Mitchell B. Lerner
Professor
253 Dulles Hall
230 Annie and John Glenn Ave
Columbus, OH
43210
Areas of Expertise
- US History since 1877
- Diplomatic History
- East Asian History
- Human Conflict, Peace, and Diplomacy
Mitchell Lerner is professor of history and director of the East Asian Studies Center at The Ohio State University. His research and teaching focuses on modern American diplomatic and political history during the Cold War, with an emphasis on U.S.-Korean relations.
Lerner's first book, The Pueblo Incident: A Spy Ship and the Failure of American Foreign Policy, was published in 2002 by the University Press of Kansas. The book won the 2002 John Lyman Book Award for best work of U.S. Naval History, and was named by the American Library Association as one of fifty "historically significant works" that would not have been published after the passage of Executive Order 13233. It was also nominated for the Pulitzer and Bancroft Prizes. He also is the editor of three volumes that work at the intersection of American politics and foreign policy.
He has published articles about modern American politics and foreign policy (often with an East Asian focus) in numerous anthologies and journals, including Diplomatic History, Diplomacy & Statecraft, The Journal of Military History, Presidential Studies Quarterly, Journal of East Asian Affairs, Journal of Cold War Studies, and the Journal of East Asian Relations. He is currently at work on a policy history of the Johnson administration, as well as a broad study of U.S.-Korean relations during the Cold War.
Lerner was elected to the governing council of the Society for Historians of American Foreign Relations in 2008, and is on the advisory board of the North Korea International Documentation Project, directed by the Cold War International History Project at the Wilson Center for Scholars. He has also served as a fellow at the University of Virgnia's Miller Center for Public Affairs, and in 2005-2006, he held the Mary Ball Washington Distinguished Fulbright Chair at University College-Dublin. In 2019, he was selected to the Association of Asian Studies' Distinguished Speakers Bureau, and also delivered the National Security Agency's Center for Crytologic History 's annual Henry Schorrek Memorial Lectures.

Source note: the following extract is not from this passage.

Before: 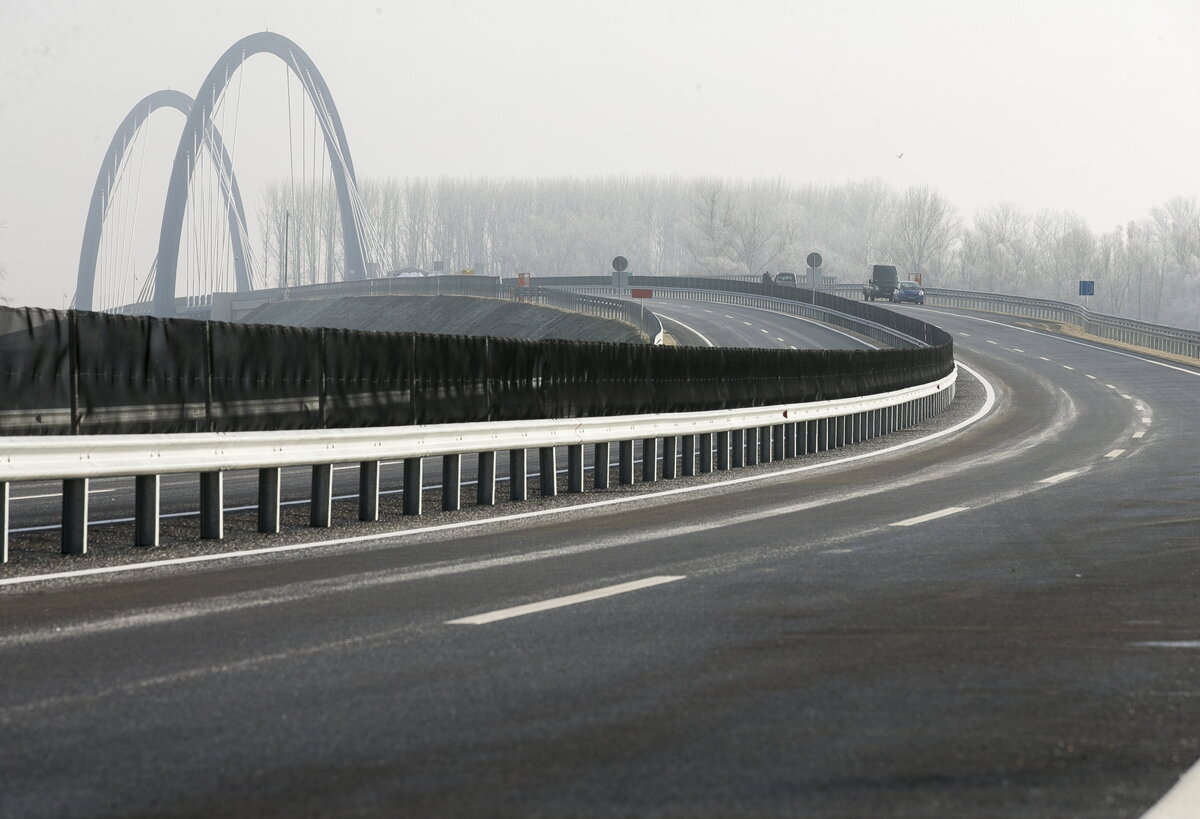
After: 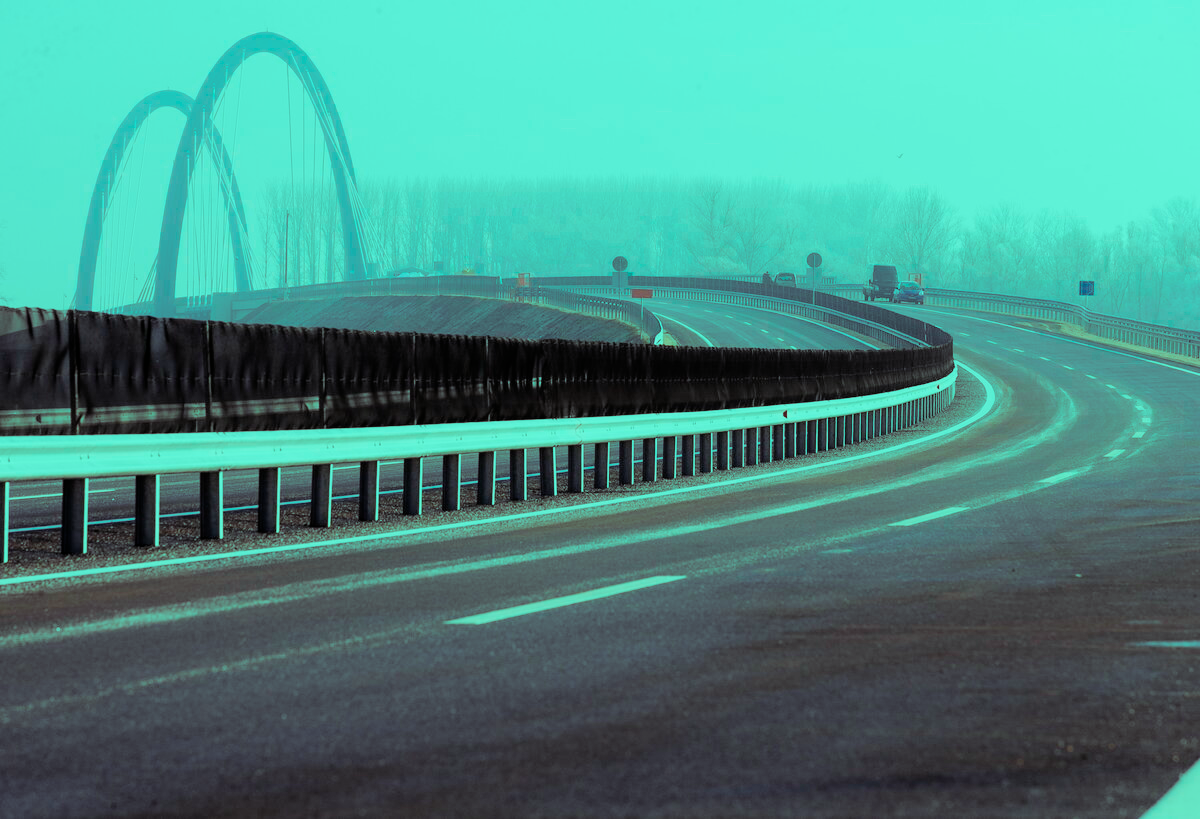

Lerner has received fellowships and grants from the Korea Foundation, Lyndon Johnson Presidential Library, Dwight Eisenhower Presidential Library, and John F. Kennedy Presidential Library. He has served as editor of Passport: The Society of Historians of American Foreign Relations Review, and is now associate editor of the a Journal of American-East Asian Relations. In 2005, Lerner won the Alumni Award for Distinguished Teaching, and in 2019, he won the Ohio Academy of History's Distinguished Teacher Prize. In 2022, he was the Peter Hahn Distinguished Service Award from the Society for Historians of American Foreign Relations.